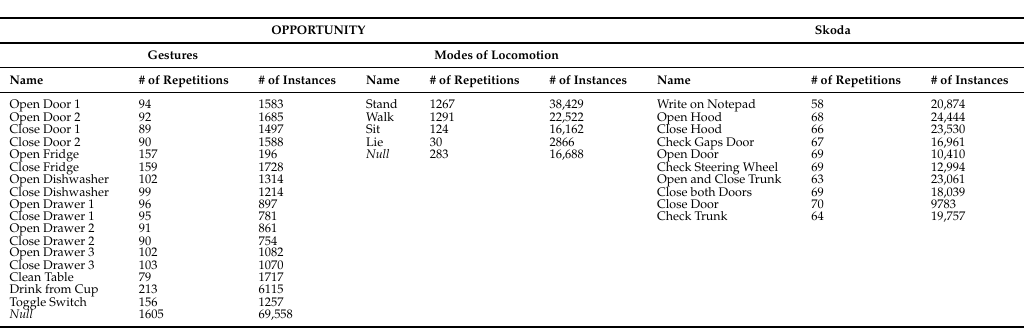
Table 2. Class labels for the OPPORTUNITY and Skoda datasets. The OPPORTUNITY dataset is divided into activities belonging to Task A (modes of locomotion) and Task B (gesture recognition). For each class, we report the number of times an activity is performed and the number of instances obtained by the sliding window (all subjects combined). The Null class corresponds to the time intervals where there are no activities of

====

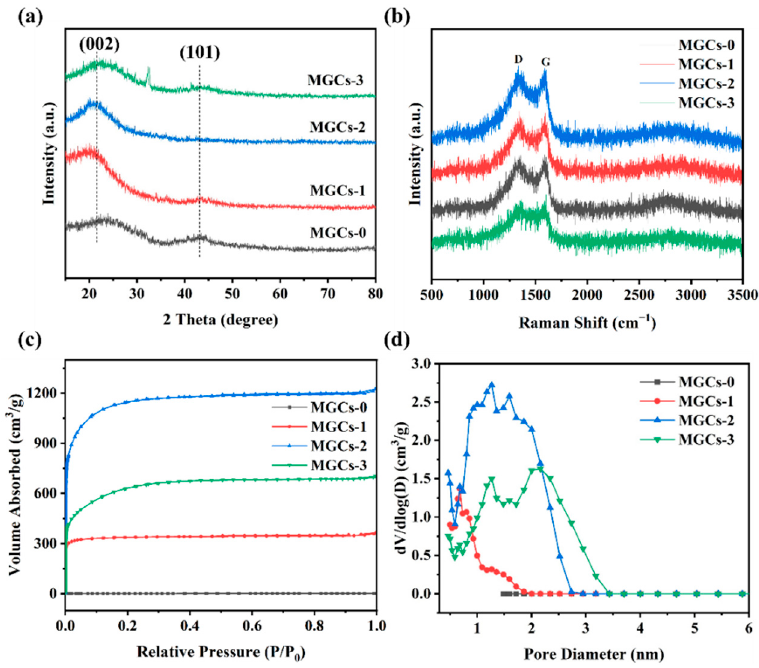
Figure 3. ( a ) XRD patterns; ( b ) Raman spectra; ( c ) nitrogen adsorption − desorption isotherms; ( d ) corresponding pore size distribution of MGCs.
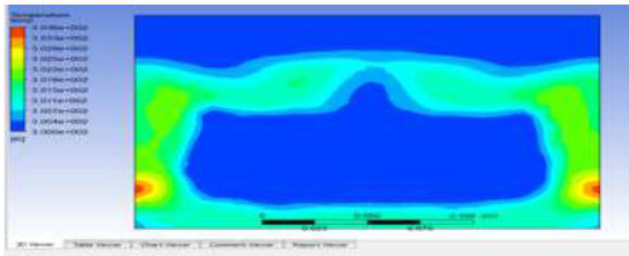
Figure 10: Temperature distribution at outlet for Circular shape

====

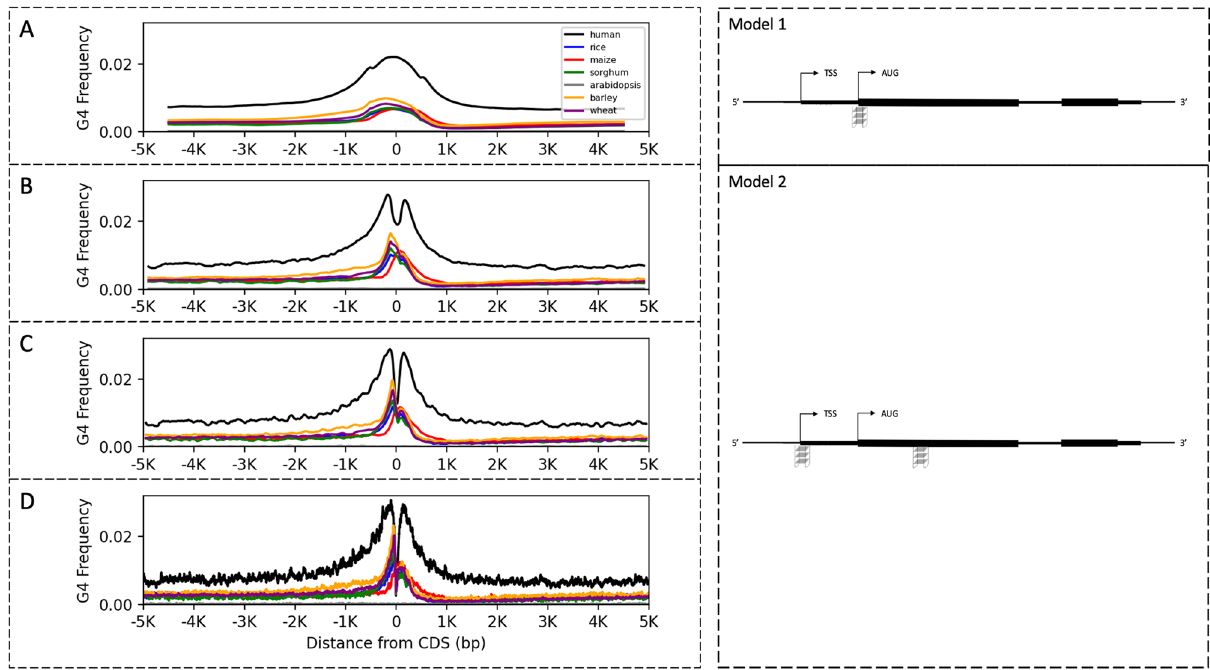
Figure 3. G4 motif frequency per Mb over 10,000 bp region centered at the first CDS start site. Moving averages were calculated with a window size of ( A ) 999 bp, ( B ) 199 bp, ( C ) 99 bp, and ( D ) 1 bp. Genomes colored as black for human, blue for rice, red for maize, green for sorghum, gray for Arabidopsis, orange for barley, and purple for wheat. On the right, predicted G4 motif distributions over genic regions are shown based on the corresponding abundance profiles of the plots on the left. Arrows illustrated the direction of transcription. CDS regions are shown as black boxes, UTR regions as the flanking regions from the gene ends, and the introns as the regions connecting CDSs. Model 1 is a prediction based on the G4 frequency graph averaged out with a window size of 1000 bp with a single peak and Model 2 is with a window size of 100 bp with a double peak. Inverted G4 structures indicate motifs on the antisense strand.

====

### [Problem]
Return only the number of lines in the records above that include the string "window".

### [Response area]
2